O fundo disputado faz parte do Quadro Financeiro Plurianual 2028-2034 proposto pela UE. A Euronews coloca o seu valor em 402 mil milhões de euros em todo o portfólio de competitividade, enquanto o material orçamental oficial da Comissão descreve 409 mil milhões de dólares para a competitividade na sua apresentação mais ampla. A proposta oficial também aloca € 131 bilhões para a defesa, segurança e janela espacial. Esses números referem-se a grupos orçamentais relacionados, mas definidos de forma diferente e não devem ser tratados como intercambiáveis.
De acordo com o documento dos EUA, outras medidas de preferência europeia em fundos de defesa poderia levar a Washington a revisar as existentes derrogações e isenções relacionadas com acordos de adjudicação recíproca de defesa com 19 Estados-Membros da UE. Os acordos ajudam os fornecedores estrangeiros elegíveis a competir por alguns contratos de defesa dos EUA. A eliminação das concessões poderia, portanto, restringir as empresas europeias, assim como a UE procura dirigir mais do seu próprio financiamento público para a produção dentro da Europa.
Modelos competitivos de segurança industrial
Washington propôs um modelo menos restritivo baseado em produtos feitos com a Europa, ou feitos dentro da NATO para programas de defesa. Essa fórmula preservaria o acesso para os EUA e outros fornecedores aliados. Apoiadores de um regime mais estritamente europeu argumentam que o dinheiro público deve construir a capacidade industrial do bloco, reduzir as dependências estratégicas e melhorar a sua capacidade de fornecer à Ucrânia e suas próprias forças armadas sem confiar excessivamente em produtores externos.

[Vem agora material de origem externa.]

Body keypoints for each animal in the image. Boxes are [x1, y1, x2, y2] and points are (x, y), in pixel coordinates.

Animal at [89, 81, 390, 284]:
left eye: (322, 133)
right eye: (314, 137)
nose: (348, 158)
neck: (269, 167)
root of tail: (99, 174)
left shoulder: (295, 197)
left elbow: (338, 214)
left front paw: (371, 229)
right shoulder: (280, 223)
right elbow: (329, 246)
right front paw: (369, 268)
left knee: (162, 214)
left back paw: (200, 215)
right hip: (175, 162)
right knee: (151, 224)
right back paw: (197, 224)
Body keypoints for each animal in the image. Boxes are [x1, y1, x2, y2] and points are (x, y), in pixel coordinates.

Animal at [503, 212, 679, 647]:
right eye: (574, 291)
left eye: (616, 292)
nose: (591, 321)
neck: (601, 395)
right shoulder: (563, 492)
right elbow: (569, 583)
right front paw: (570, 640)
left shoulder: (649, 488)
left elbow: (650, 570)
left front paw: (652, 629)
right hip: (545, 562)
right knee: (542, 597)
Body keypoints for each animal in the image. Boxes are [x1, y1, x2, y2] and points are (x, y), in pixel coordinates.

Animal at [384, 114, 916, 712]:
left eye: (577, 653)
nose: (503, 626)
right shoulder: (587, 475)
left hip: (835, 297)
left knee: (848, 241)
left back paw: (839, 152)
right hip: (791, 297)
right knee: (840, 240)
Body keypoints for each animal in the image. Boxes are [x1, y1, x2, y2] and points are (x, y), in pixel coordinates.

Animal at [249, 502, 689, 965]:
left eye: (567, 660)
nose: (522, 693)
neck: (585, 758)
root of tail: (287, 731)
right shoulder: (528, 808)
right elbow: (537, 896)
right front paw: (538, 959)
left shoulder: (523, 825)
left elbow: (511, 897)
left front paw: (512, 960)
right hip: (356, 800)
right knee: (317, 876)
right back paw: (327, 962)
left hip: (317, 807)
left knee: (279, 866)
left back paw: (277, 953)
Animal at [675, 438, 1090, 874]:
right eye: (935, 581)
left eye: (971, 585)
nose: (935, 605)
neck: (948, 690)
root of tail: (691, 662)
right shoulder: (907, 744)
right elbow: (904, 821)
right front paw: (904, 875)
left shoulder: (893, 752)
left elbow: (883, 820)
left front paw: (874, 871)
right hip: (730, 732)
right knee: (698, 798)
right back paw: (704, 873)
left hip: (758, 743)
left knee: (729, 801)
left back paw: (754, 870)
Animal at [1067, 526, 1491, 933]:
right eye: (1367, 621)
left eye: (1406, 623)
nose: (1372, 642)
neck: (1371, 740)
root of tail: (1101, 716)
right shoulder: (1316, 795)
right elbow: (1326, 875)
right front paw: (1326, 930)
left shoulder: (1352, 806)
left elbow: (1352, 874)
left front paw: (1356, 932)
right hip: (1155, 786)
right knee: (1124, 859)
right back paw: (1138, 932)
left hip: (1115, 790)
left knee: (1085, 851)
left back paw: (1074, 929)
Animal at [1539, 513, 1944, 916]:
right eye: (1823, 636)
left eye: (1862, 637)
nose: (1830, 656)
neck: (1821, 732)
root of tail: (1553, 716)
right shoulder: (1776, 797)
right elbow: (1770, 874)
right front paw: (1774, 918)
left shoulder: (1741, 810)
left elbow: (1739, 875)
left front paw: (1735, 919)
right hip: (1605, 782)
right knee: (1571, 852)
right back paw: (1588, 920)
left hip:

O conflito também expõe diferenças dentro da Europa. A França promoveu fortemente a autonomia estratégica e a produção local. A Alemanha e vários outros governos preferiram geralmente mais flexibilidade para comprar de parceiros da OTAN quando os fornecedores europeus não podem atender aos requisitos de preço, volume ou tempo de entrega. A posição de negociação do Conselho em junho sobre o Programa Europa Global mantém a concorrência aberta, permitindo preferências europeias em áreas estratégicas como a energia, a infraestrutura digital e os sistemas críticos.
Ainda não houve qualquer retaliação. A questão imediata é se os EUA alertam para mudanças nas negociações entre os governos da UE e os legisladores antes do orçamento é finalizado. A Comissão e os Estados-Membros devem decidir sobre a estreita definição de conteúdo europeu elegível, quais as exceções a permitir e se os objetivos de favor da defesa justificam o risco de restrições mútuas. O resultado irá moldar não só as relações comerciais, mas também como a aliança transatlântica divide os custos e os benefícios industriais do rearmamento.